DATASET EXCERPTS section start

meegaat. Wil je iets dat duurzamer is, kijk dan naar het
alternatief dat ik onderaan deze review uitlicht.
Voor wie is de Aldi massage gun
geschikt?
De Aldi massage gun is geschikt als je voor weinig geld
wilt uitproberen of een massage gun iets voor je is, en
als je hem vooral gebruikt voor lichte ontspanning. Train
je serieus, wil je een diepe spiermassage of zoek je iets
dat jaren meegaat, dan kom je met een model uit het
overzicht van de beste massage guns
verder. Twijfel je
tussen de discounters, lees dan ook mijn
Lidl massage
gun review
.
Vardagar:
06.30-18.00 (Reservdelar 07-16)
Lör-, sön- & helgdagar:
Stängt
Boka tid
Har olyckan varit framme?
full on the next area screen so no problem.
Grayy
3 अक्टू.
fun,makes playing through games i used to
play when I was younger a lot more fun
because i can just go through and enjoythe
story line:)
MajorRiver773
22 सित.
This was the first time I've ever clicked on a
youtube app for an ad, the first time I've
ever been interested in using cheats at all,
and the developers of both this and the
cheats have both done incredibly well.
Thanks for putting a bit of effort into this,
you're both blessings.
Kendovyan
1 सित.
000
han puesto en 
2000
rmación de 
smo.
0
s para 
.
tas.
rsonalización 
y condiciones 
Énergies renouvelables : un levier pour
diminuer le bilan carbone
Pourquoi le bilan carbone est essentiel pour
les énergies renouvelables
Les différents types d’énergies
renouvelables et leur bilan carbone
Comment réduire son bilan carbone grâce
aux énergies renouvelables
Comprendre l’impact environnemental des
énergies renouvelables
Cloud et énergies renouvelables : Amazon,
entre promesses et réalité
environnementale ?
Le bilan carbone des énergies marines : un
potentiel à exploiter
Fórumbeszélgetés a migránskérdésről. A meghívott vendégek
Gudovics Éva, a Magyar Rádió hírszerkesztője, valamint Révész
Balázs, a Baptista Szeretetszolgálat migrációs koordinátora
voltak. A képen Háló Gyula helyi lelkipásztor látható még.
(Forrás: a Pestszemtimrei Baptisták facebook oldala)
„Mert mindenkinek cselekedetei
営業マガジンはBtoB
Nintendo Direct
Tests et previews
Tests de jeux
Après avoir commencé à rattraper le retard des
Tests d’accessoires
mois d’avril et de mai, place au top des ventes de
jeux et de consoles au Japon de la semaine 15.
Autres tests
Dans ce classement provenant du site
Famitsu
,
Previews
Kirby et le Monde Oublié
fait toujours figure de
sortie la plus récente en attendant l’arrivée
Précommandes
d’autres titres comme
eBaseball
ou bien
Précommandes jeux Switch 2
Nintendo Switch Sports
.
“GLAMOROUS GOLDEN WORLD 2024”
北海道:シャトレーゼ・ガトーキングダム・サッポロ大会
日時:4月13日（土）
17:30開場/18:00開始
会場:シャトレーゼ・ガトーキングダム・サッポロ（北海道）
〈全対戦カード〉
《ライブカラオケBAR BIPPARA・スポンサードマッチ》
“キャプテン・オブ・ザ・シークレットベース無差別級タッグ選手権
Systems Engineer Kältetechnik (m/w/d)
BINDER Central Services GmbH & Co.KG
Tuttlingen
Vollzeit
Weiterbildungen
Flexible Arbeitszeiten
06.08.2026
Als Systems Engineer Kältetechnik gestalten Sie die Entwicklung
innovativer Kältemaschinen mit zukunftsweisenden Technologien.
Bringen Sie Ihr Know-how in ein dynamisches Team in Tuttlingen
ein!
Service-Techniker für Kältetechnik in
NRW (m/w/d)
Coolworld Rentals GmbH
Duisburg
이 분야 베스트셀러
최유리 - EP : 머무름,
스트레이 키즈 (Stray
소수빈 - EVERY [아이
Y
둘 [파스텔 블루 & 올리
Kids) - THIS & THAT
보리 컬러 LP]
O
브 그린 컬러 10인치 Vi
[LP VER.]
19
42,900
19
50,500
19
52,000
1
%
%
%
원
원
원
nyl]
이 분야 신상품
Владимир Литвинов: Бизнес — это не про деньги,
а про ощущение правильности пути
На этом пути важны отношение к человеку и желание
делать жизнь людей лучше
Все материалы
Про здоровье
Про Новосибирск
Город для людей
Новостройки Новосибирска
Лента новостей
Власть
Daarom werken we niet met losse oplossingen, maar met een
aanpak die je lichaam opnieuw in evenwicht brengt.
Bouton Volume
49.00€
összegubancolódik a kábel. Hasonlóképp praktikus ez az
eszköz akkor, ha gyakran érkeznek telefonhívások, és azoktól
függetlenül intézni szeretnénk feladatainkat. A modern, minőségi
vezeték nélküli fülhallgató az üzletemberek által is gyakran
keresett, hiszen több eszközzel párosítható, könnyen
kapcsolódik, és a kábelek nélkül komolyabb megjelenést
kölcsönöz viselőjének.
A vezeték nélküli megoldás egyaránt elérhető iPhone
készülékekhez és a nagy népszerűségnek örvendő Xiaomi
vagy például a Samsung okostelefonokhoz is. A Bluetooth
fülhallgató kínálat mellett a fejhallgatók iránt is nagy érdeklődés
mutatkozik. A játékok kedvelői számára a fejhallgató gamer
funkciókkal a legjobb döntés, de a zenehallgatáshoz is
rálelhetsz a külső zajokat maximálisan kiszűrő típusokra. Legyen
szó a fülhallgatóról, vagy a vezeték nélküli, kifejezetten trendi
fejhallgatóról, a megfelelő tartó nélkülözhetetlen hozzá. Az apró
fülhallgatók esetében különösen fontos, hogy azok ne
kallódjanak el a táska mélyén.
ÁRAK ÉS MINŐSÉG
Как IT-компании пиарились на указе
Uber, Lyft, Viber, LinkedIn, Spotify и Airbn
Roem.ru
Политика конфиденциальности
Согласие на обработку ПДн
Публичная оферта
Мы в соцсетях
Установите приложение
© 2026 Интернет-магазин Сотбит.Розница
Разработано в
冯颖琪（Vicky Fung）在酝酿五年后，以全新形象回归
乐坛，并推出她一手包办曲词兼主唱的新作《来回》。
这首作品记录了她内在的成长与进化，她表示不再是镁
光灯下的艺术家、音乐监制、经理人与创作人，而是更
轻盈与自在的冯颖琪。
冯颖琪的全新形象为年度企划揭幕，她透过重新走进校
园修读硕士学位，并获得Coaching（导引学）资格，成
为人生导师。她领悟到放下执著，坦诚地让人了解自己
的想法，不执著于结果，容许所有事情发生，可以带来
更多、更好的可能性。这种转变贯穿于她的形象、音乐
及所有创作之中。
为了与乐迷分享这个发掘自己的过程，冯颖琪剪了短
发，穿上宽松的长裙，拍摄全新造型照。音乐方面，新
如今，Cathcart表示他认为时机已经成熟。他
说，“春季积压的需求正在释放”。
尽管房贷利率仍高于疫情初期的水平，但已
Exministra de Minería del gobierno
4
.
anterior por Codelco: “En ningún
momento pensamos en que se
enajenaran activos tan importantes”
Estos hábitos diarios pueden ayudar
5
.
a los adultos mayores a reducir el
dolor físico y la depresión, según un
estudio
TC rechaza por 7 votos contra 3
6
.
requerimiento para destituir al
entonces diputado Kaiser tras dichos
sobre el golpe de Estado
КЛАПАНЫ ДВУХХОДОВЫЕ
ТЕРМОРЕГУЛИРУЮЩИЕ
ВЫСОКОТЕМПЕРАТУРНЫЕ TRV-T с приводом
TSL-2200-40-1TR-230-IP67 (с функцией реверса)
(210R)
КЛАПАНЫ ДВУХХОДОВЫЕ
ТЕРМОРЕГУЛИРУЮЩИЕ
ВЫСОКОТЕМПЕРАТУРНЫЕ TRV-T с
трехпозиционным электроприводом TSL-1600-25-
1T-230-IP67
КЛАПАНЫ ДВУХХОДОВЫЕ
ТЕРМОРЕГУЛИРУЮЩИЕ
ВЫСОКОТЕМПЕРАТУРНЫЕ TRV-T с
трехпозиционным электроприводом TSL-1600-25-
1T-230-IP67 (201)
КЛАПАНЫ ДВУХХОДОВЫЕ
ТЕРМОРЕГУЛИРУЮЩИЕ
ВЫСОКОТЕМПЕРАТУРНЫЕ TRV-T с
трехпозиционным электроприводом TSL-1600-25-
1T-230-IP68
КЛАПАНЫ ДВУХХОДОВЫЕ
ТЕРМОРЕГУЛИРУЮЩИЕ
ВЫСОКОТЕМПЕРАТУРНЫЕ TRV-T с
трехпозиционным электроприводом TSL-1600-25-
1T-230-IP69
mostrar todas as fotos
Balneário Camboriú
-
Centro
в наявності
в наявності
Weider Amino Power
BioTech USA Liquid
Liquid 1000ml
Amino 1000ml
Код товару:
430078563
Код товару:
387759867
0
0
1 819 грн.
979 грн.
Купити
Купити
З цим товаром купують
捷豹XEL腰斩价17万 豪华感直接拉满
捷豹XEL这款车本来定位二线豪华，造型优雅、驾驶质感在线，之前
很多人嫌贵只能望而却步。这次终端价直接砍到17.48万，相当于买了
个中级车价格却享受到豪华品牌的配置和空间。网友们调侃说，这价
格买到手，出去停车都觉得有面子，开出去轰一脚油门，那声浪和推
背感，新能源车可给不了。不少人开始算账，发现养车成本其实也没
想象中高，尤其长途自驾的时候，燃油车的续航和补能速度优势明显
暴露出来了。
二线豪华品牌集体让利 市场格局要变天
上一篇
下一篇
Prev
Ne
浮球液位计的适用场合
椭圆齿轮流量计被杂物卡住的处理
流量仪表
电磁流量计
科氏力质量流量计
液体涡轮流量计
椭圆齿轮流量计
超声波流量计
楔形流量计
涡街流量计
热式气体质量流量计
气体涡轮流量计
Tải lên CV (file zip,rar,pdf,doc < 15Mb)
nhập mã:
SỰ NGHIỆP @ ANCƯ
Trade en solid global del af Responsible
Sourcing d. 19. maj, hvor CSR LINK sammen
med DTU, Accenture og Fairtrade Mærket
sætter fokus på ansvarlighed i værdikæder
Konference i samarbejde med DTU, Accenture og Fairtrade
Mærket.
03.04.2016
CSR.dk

DATASET EXCERPTS section end

TASK TO CARRY OUT:
Transcribe, with no changes, the listing above from its first line through the line with "Lör-, sön- &", including that line, and stop once it is done.

RESULT FOR THIS TASK:
meegaat. Wil je iets dat duurzamer is, kijk dan naar het
alternatief dat ik onderaan deze review uitlicht.
Voor wie is de Aldi massage gun
geschikt?
De Aldi massage gun is geschikt als je voor weinig geld
wilt uitproberen of een massage gun iets voor je is, en
als je hem vooral gebruikt voor lichte ontspanning. Train
je serieus, wil je een diepe spiermassage of zoek je iets
dat jaren meegaat, dan kom je met een model uit het
overzicht van de beste massage guns
verder. Twijfel je
tussen de discounters, lees dan ook mijn
Lidl massage
gun review
.
Vardagar:
06.30-18.00 (Reservdelar 07-16)
Lör-, sön- & helgdagar:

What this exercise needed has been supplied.